Act – Running with Rick
Forty years ago, the Episcopal priest, Malcolm Boyd, wrote a best-selling collection of prayers called ARE YOU RUNNING WITH ME, JESUS? In a breezy street argot that was a cross between James Baldwin and Dag Hammarskӧld, Boyd explored themes of sin, vulnerability, and social responsibility. He begged Christ for forgiveness and the courage, not just to “be” as theologian Paul Tillich said, but to act.
I’ve thought of this book a lot over 20 years of long-distance running with my good friend Rick Peyser of Green Mountain Coffee Roasters. During those hours we would talk about families, running pains, politics and our respective jobs and our Christian faith.During his career at Green Mountain, Rick has always put the interests of coffee farmers foremost. He rose through the company to become Director of Social Advocacy and Supply Chain Community Outreach. In this role, he traveled to over 30 countries to oversee gifts of GMCR money for a variety of economic development and food security projects. Meanwhile his influence spread beyond the company and he became president of the Specialty Coffee Association of America, the largest coffee organization in the world.

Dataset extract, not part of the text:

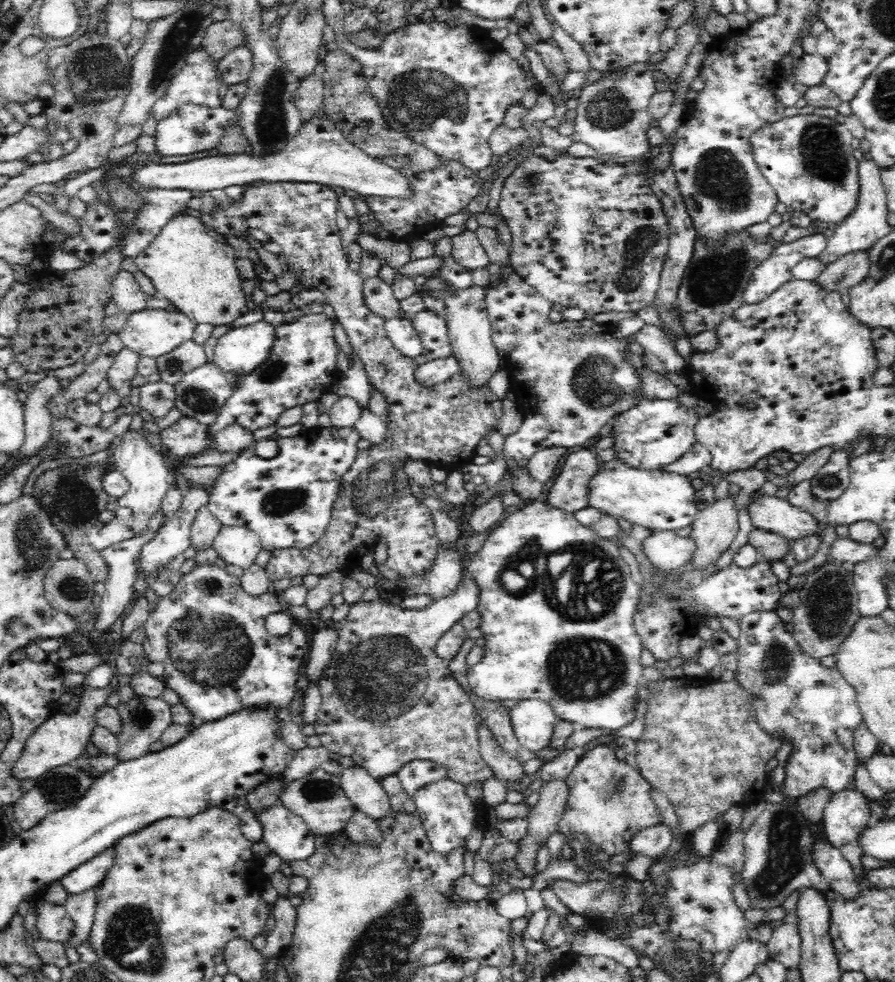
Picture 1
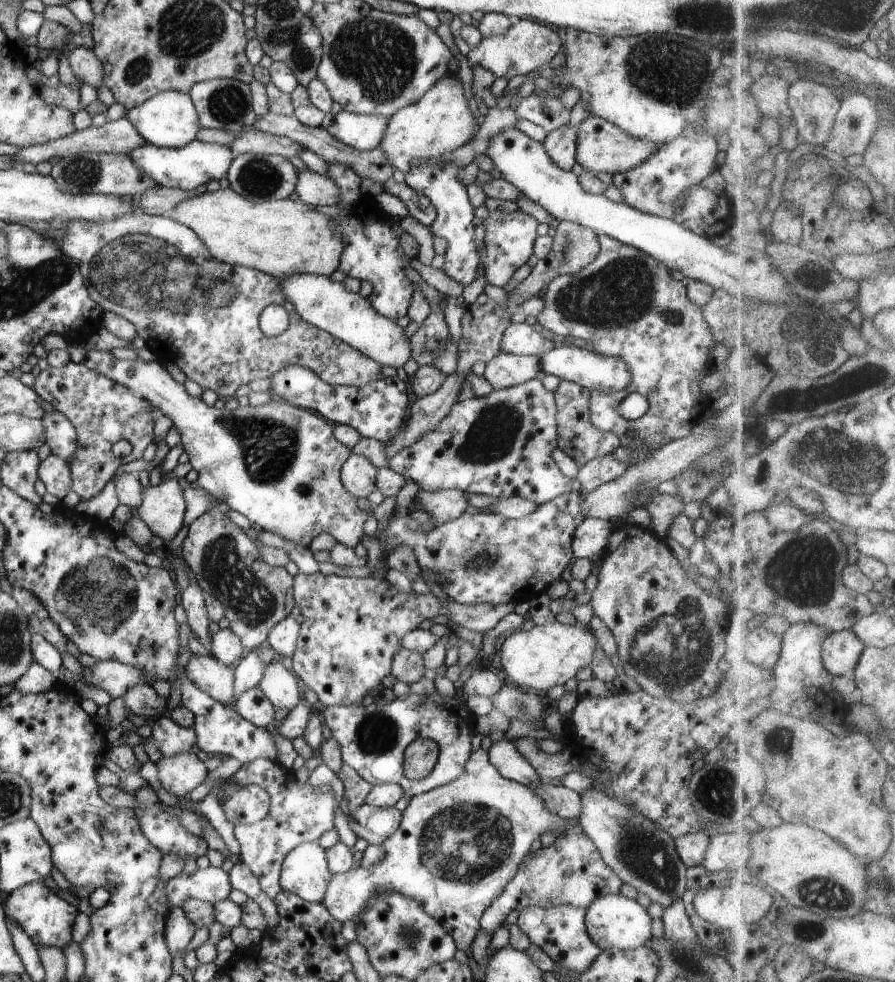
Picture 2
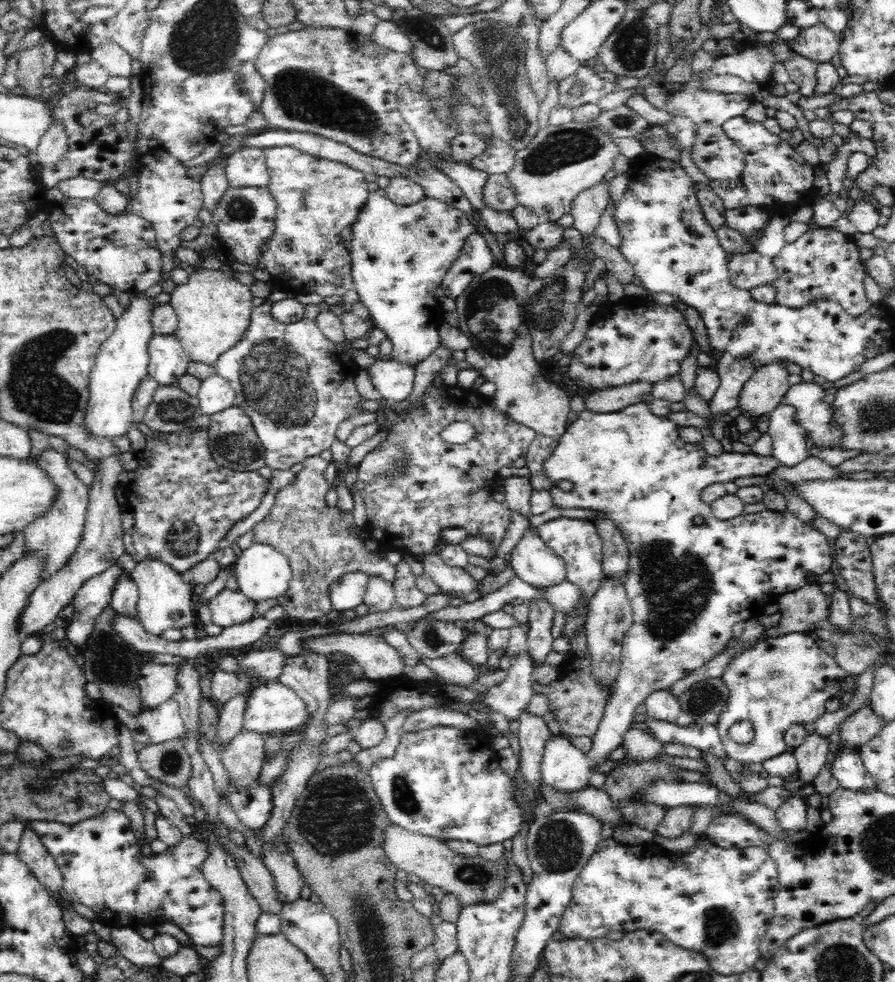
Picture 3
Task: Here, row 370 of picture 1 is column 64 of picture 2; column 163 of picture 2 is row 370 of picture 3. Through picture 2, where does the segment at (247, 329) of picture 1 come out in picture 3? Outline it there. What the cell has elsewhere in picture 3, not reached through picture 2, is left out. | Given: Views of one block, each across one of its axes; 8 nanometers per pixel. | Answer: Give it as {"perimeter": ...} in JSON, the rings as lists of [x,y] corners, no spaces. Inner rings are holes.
{"perimeter":[[[268,299],[256,303],[251,310],[248,330],[238,344],[218,357],[216,372],[235,390],[234,406],[243,408],[251,418],[263,446],[265,465],[284,471],[307,456],[319,456],[324,450],[330,449],[338,425],[362,412],[359,404],[364,398],[350,382],[357,371],[352,357],[326,339],[315,319],[304,317],[294,324],[283,324],[273,317],[272,305]]]}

Of all my close friends, he works at his Christian faith most diligently, if quietly. We joke that our own ecumenism is at work here. He goes to mass at St. Thomas Catholic church in Underhill on Saturday afternoon. I go to St. Andrew’s church on Sunday. We each have a favorite Biblical text. His is from St. Matthew: “Inasmuch as ye have done it unto one of the least of these my brethren, ye have done it unto me.” Mine is from St. Luke: “…to whom much is given, from him much will be required.”
Six years ago I persuaded Rick to tell his story, in a book we called BREWING CHANGE. During the five years we spent writing the book, I became a literal disciple of his and began to help some of those same farmers learn beekeeping as a way of supplementing their income. We both share in the words of William Penn:
“I expect to pass through this life but once. Therefore, if there be any kindness I can show, or any good thing I can do for another human being, let me do it now, for I shall not pass this way again.”